Un jeune Monégasque percute un terre-plein avec un taux d’alcool quatre fois supérieur à la limite légale
Un jeune conducteur monégasque de 19 ans a été jugé devant le tribunal correctionnel de Monaco pour conduite sous l’emprise de l’alcool, après avoir percuté un terre-plein au volant de sa voiture.
Dans la nuit du 28 septembre 2025, les policiers sont alertés par un véhicule circulant à vive allure avenue de la Quarantaine. Le conducteur finit par percuter un terre-plein. À leur arrivée, les agents constatent immédiatement les signes évidents de l’ivresse. Le taux relevé, 0,95 mg par litre d’air expiré, soit l’équivalent de 2,1 grammes d’alcool par litre de sang, se révèle être en phase ascendante, indiquant une consommation récente au moment du contrôle. Il représente quatre fois le maximum légalement autorisé. Deux passagers se trouvaient à bord du véhicule. L’intéressé reconnaît avoir consommé deux bières ainsi que plusieurs gorgées de vodka Red Bull. « Je me sentais de conduire », confie-t-il à la barre, ajoutant que « tout le monde avait bu » et qu’il s’agissait de rentrer.
L’audience donne lieu à un dialogue particulièrement direct entre le prévenu et le tribunal. Interrogé sur sa réflexion lors de sa garde à vue, où il avait déclaré « j’aurais pas dû rouler aussi vite » le tribunal le recadre immédiatement : « Non, c’est plutôt : je n’aurais pas dû prendre la voiture ». Le prévenu acquiesce. Le tribunal l’interpelle alors sur les campagnes de prévention routière : « Ça sert, les campagnes de prévention ? » Le jeune homme hoche la tête. « À quoi ? Vous êtes la preuve vivante que ça ne sert à rien », lui rétorque le président.
Le tribunal rappelle également que le risque d’accident mortel est multiplié par plus de 80 à ce niveau d’alcoolémie, et que la « victime » du soir, un terre-plein, aurait pu être un piéton ou un autre usager de la route. Il est par ailleurs relevé que le domicile du prévenu se situe à distance piétonne du lieu de départ.

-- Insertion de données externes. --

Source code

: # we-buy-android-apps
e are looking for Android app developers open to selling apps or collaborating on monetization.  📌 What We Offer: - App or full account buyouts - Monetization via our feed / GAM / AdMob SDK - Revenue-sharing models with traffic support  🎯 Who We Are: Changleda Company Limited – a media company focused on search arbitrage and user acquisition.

La procureure n’a pas manqué de replacer les faits dans leur contexte : « On a connu des accidents extrêmement graves, et à chaque fois l’alcool est présent », a-t-elle rappelé, avant de s’adresser directement au prévenu : « J’espère que cette chance-là, vous en mesurez l’importance, par rapport à ce qu’il aurait pu arriver ». Car la chance, ce soir-là, a effectivement souri au jeune homme, la « victime » n’étant qu’un terre-plein. Elle a requis trois mois d’emprisonnement avec sursis, un an de suspension du permis de conduire, ainsi que des amendes s’élevant à près de 500 euros pour les infractions connexes.
« Il n’a représenté aucun danger »
La défense a plaidé l’indulgence, mettant en avant le profil d’un jeune homme de 19 ans, sans antécédent judiciaire, salarié d’une institution monégasque et ayant reconnu l’intégralité des faits dès la garde à vue. Son avocat a insisté sur les circonstances du trajet : quelques centaines de mètres seulement, sans croiser ni véhicule ni piéton. « Ce jour-là, il n’a représenté aucun danger. Il est rentré chez lui, il n’est pas allé à Nice ou dans une autre ville. » Une nuance qui, précise-t-il aussitôt, « ne constitue pas une excuse ». L’avocat a sollicité l’absence de peine d’emprisonnement avec sursis et une non-inscription sur le casier judiciaire, soulignant que son client, dont le poste nécessite le permis de conduire, risquait de perdre son emploi au sein d’une institution de la Principauté.
Revenu à la barre, le prévenu a présenté ses excuses : « J’étais irresponsable. Vous avez ma parole que c’est la première et dernière fois ». Après délibération, le tribunal a déclaré le prévenu coupable de conduite en état alcoolique, de défaut de maîtrise et d’omission de marquer l’arrêt. Il a été condamné à deux mois d’emprisonnement avec sursis, six mois de suspension du permis de conduire, ainsi que deux amendes de 250 euros et une amende de 45 euros pour les contraventions connexes.